YOUR GOAL ▸ Set down the lines that begin at the top of the records and end with the line containing "left ankle: (282, 360, -9)", and drop every picture.
PROVIDED RECORDS START
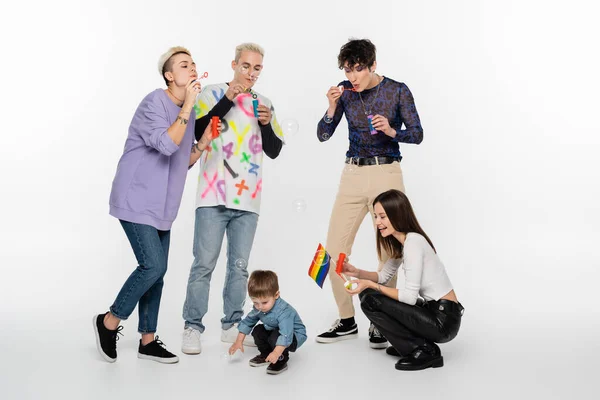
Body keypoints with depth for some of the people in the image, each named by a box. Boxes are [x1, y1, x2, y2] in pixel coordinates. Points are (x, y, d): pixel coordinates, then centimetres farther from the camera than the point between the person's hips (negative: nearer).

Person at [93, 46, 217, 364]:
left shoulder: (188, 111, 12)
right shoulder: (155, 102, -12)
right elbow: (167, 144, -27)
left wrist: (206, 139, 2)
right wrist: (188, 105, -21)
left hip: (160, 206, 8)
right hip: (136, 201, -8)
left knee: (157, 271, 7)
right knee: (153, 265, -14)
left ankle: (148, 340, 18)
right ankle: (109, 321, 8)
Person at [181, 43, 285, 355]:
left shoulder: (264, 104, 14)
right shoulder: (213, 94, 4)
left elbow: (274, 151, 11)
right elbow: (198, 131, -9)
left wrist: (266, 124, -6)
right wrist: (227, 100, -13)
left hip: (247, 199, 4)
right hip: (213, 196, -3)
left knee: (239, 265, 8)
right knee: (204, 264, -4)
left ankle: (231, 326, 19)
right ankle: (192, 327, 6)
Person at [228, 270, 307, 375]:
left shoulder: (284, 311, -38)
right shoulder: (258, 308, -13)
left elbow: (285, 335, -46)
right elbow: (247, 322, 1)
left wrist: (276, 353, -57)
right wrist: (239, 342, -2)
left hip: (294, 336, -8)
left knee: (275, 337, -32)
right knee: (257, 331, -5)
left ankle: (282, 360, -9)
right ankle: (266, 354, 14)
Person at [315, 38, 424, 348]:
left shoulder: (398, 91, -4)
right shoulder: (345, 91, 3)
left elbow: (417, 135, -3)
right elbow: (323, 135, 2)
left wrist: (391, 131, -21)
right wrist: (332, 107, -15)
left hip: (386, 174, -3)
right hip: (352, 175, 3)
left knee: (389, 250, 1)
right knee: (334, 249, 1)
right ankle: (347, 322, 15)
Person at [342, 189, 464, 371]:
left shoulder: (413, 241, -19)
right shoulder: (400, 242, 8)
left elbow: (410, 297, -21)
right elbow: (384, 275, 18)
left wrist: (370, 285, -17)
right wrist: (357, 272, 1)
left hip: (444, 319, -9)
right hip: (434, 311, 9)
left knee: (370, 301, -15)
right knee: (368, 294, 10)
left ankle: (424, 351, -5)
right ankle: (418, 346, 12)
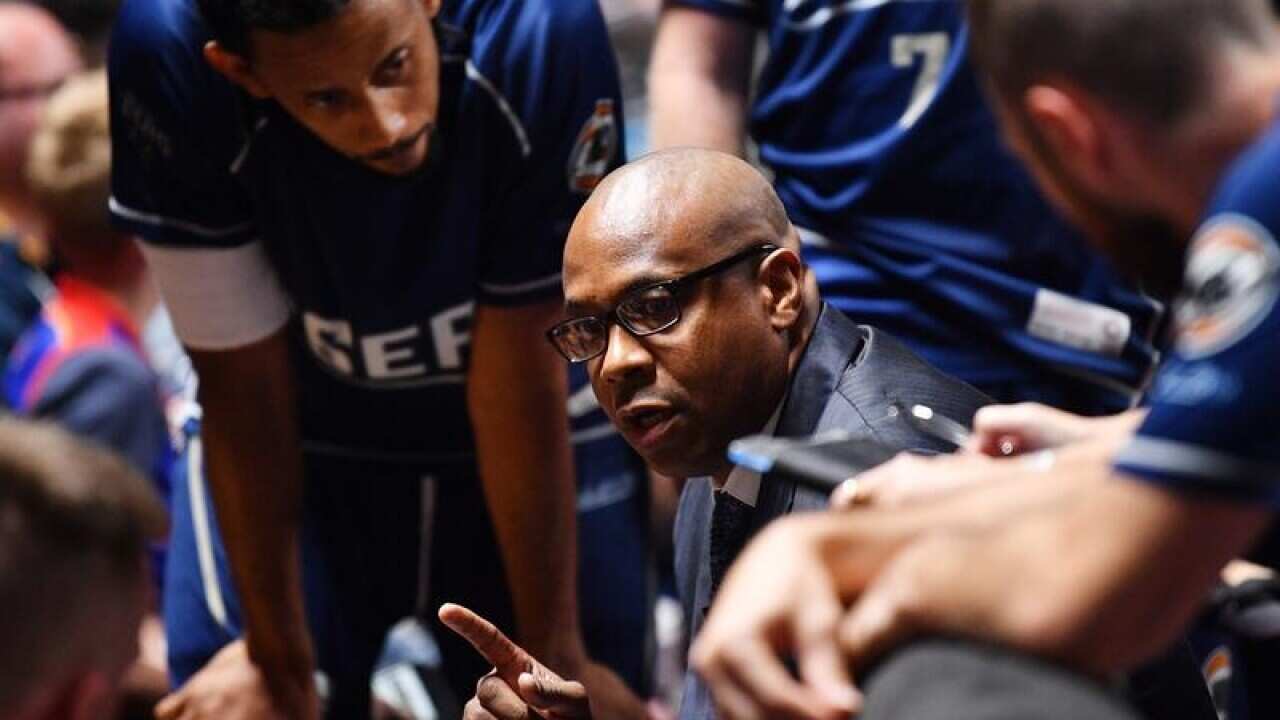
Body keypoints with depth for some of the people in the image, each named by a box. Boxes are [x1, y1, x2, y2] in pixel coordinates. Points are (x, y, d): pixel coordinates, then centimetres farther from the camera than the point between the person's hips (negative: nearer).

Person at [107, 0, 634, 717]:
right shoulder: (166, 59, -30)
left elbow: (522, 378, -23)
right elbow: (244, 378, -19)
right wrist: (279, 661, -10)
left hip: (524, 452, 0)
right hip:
PROVIDED RECORDS END
ANSWER TO THE EXERCISE ▸
Body keypoints with depth for some of the people in the image, each named by a box. Boxes are [x1, y1, x2, y2] in pixel coordinates. Points are (x, y, d): pixel coordinates, then centimetres farther from the camera than the point between the person's hips (negative: nearer).

Person at [93, 46, 217, 364]:
left shoulder: (188, 111, 12)
right shoulder: (155, 102, -12)
right elbow: (167, 144, -27)
left wrist: (206, 139, 2)
right wrist: (188, 105, -21)
left hip: (160, 206, 8)
right hip: (136, 201, -8)
left knee: (157, 271, 7)
right knee: (153, 265, -14)
left ankle: (148, 340, 18)
right ankle: (109, 321, 8)
Person at [181, 43, 285, 355]:
left shoulder: (264, 104, 14)
right shoulder: (213, 94, 4)
left elbow: (274, 151, 11)
right elbow: (198, 131, -9)
left wrist: (266, 124, -6)
right wrist: (227, 100, -13)
left hip: (247, 199, 4)
right hip: (213, 196, -3)
left knee: (239, 265, 8)
right knee: (204, 264, -4)
left ankle: (231, 326, 19)
right ankle: (192, 327, 6)
Person at [228, 270, 307, 375]:
left shoulder: (284, 311, -38)
right shoulder: (258, 308, -13)
left elbow: (285, 335, -46)
right elbow: (247, 322, 1)
left wrist: (276, 353, -57)
right wrist: (239, 342, -2)
left hip: (294, 336, -8)
left knee: (275, 337, -32)
right knee: (257, 331, -5)
left ankle: (282, 360, -9)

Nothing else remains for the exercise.